Sustainable IT Compliance

By | August 30, 2006

But it´s not just that the volume of email and IM data is exploding. These records are also now commonly subpoenaed and presented as evidence in court. As a result, email, files, and attachments must be easily accessible to authorized legal personnel to search and review for legal discovery. Failure to do so can be costly, as financial services firm Morgan Stanley discovered last year.

In the course of a lawsuit brought by billionaire financier Ronald Perelman, Morgan Stanley couldn´t reliably produce emails for the court. That didn´t sit well with the judge in the case, who ruled that the company deliberately violated her orders. In the end, the jury awarded Perelman $604.3 million in compensatory damages and $850 million in punitive damages.

“The case really illustrated how data retention has become a huge requirement,” Matin says.

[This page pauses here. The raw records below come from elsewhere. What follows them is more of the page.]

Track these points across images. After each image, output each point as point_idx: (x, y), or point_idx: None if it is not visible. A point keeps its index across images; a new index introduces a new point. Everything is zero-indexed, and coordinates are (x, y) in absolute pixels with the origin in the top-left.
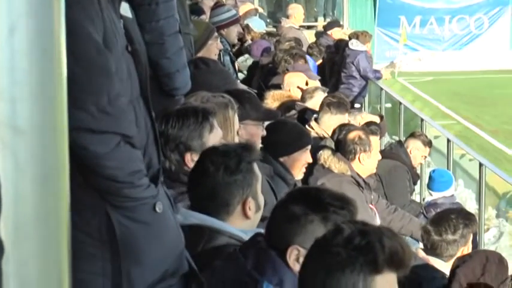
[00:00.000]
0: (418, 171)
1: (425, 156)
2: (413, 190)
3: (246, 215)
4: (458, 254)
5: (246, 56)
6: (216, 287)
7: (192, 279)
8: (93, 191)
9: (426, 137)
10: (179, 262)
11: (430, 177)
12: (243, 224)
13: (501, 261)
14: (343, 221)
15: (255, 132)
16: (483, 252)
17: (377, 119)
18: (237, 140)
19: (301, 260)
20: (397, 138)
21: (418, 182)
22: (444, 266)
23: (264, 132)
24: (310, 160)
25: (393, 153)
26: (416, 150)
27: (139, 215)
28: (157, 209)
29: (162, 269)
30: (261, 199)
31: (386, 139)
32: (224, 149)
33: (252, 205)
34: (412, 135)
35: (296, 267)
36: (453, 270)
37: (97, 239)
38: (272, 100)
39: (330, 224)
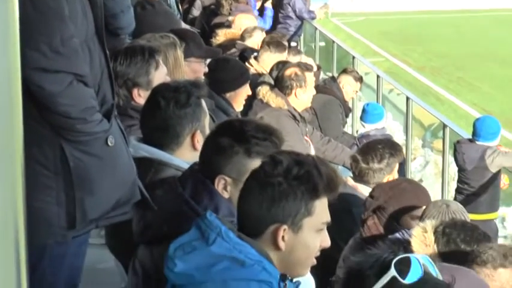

The real challenge, then, comes from properly managing this information so that important documents and data are retained in accordance with an appropriate time frame and are readily accessible to those who need to review them. When information critical to the business or legal discovery is not securely stored and readily available, the risk of non-compliance increases.

Endpoint security

At the same time, the demands for critical information to be constantly available present their own challenges. Increasingly, the typical organization´s information is shared with partners, contractors, temporary employees, and workers in far-flung locations. For today´s computing environments, therefore, endpoint security must be a required component of an overall security strategy. Endpoint security solutions enable organizations to evaluate, protect, and remediate managed and unmanaged systems as they connect to corporate assets. Endpoint protection offers a perimeter of defense to ensure that all devices are current with security software before entering the corporate network. This “persistent” enforcement approach enables IT to address the crucial task of protecting the enterprise from exposure of intellectual property, costly network downtime, and possible regulatory fines that can undermine a company´s brand integrity.

“The constant demand for access to information means that data protection has become a much more important issue,” Matin says. “You must take steps to protect data from ´leakage,´ loss, and unauthorized access.”

Sustained compliance

In response to these IT compliance challenges, organizations are increasingly looking at ways to minimize fragmented initiatives, automate procedures and IT security controls, and apply best practices to reduce risk.

Select a framework to comply with multiple regulations – To develop a sustainable compliance posture, organizations are recognizing the value of implementing an overall control framework such as COSO, COBIT, or ISO 17799.